Daily brushing your dog's teeth is an excellent approach to stop or slow the development of oral disorders. All you need to maintain your pet's mouth pain-free and healthy is some pet toothpaste (which comes in a variety of tastes that dogs love, including seafood, vanilla-mint, malt, peanut, poultry, and beef), as well as a pet toothbrush (human-sized brushes are too wide for most canine mouths).
Regular chewing. Giving your dog safe chew toys daily is another method to keep their mouths healthy. Choose tough, rubbery toys or rawhide bones that are easier to bend. (If the dog swallows a significant piece of raphide, it may create digestive issues.) Additionally, veterinarians advise against giving pets hard treats or toys, such as nylon bones, rigid rawhide, cow or pig hooves, or any form of animal bone, whether raw or cooked. Additionally, please stay away from fuzzy tennis balls because a dog's chewing on one might wear down its teeth.
High-quality food for dogs. Consult your veterinarian to determine whether a "dental diet" is appropriate for your dog's requirements. This can entail giving your dog foods laced with preservatives that prevent plaque from setting up or chewable dried foods that clean their teeth.

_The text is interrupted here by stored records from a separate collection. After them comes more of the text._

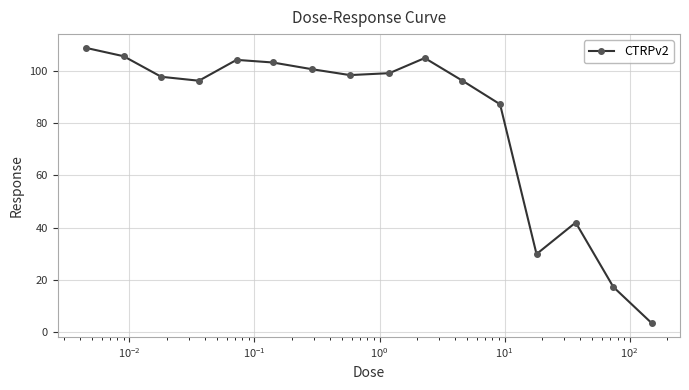

What is the minimum value shown in the chart?

3.3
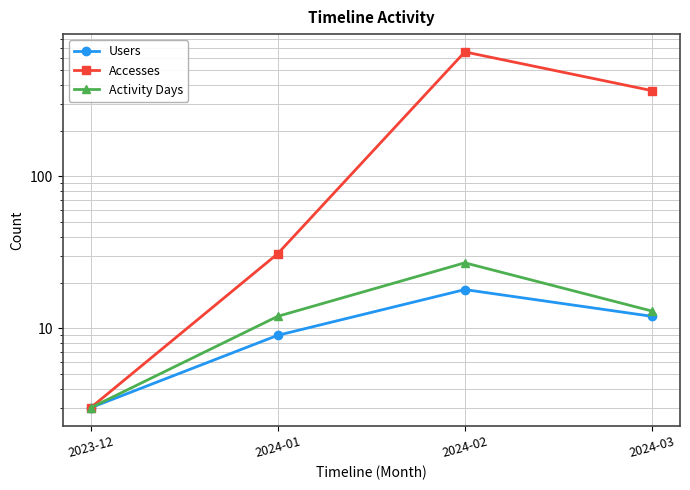

Which series has the largest total across all categories?

Accesses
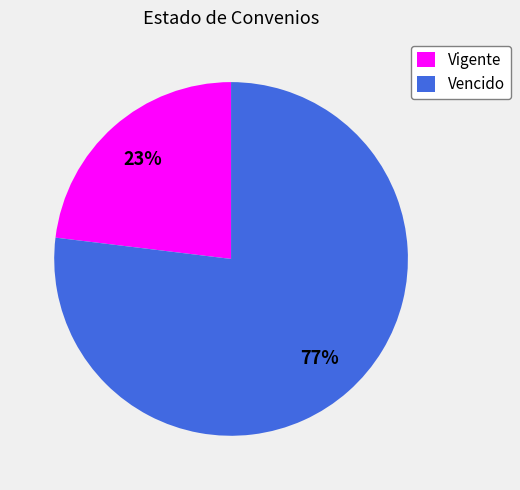

Which has a higher value, Vigente or Vencido?

Vencido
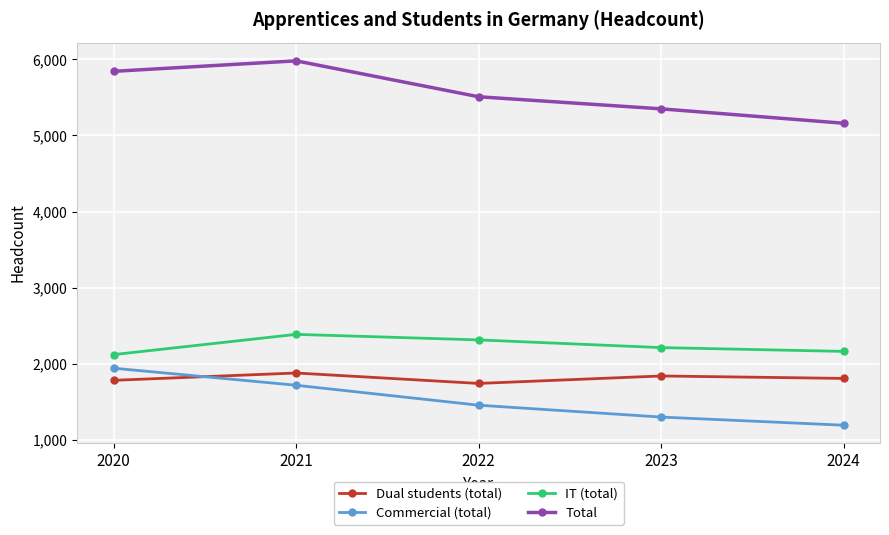

What value does the Commercial (total) series have at 2021, to the nearest 50?

1700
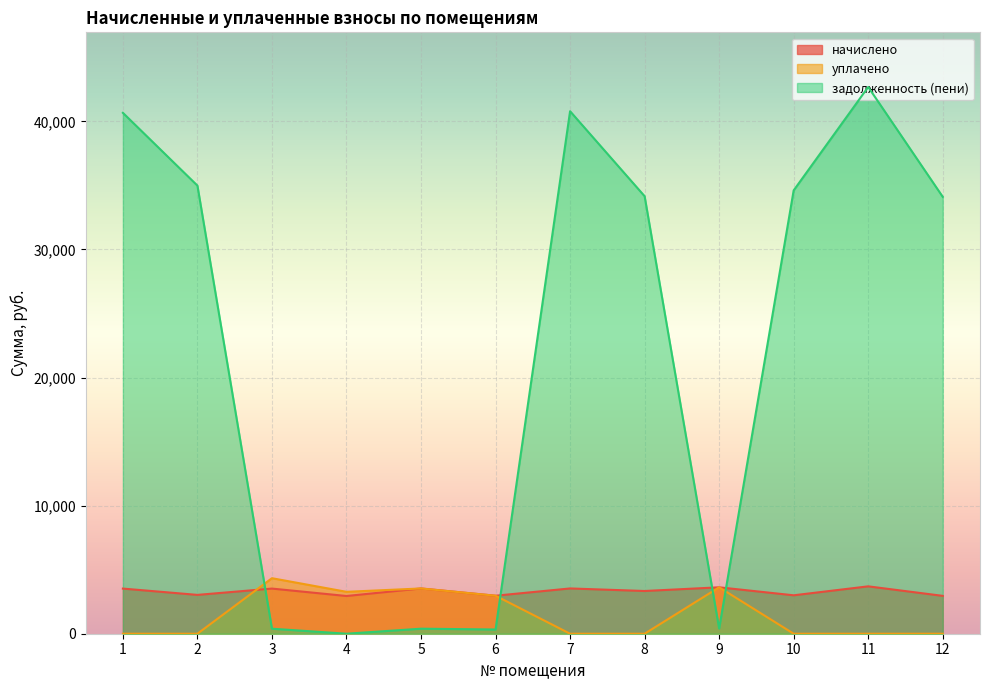

What is the difference between the задолженность (пени) values at 5 and 1?

40270.5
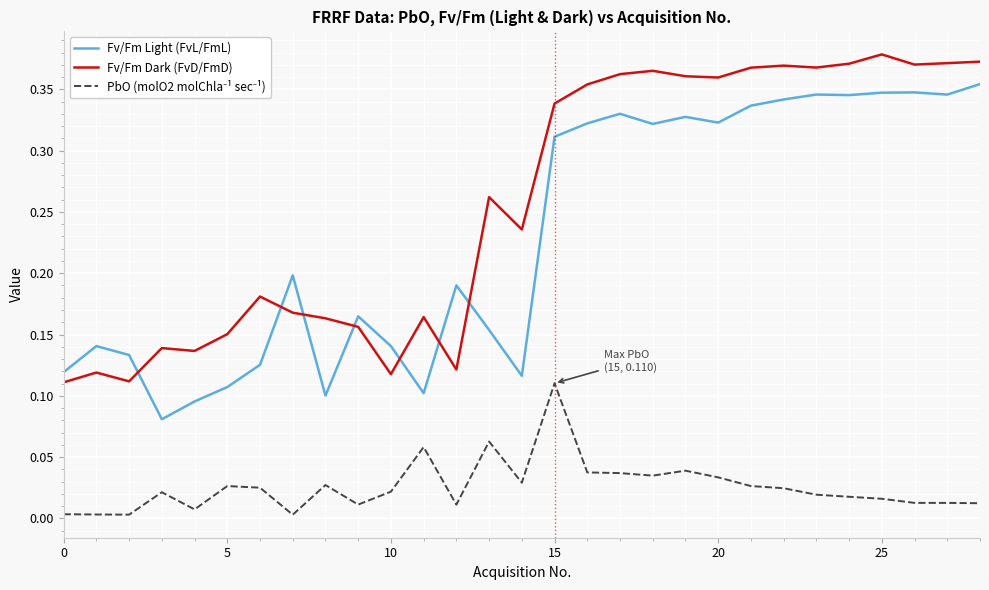

True or false: Fv/Fm Light (FvL/FmL) and Fv/Fm Dark (FvD/FmD) intersect in this chart.

True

Examining your dog's teeth regularly.
Although you can't be expected to identify gum disease or other significant oral problems in your dog's mouth between annual cleanings by the vet, there are some things to keep an eye out for.
Look for cracked or tarnished teeth.
- In particular, look for the odor that reappears after cleaning a month or two. Inspect your dog's mouth for it.
- Look for bleeding when your dog plays with a chew toy or in the water dish.
- Examine your dog's mouth for lumps or bumps, especially if swelling is on one side but not the other.
- Be on the lookout for rising toothbrush resistance.
- Keep an eye out to see whether your pet is avoiding the food.
- When your dog eats, keep an ear out for chattering jaws.
- If you notice any of these problems when brushing your dog's teeth, you should consult your veterinarian immediately since your dog can be in discomfort and require immediate dental care.
The most crucial thing to remember is that gum disease cannot grow around healthy teeth. The greatest approaches to avoiding gum disease in pets include at-home oral hygiene practices, brushing and diet, and routine dental exams. The easiest way to remove plaque from the teeth of dogs that are not allowed to brush is to wipe them with a piece of gauze at least once every two to three days. Only the teeth's outer layer needs to be brushed or cleaned. The use of toothpaste intended for humans is not advised. For cleaning the plague from teeth, your veterinarian may suggest certain foods, games, and treats.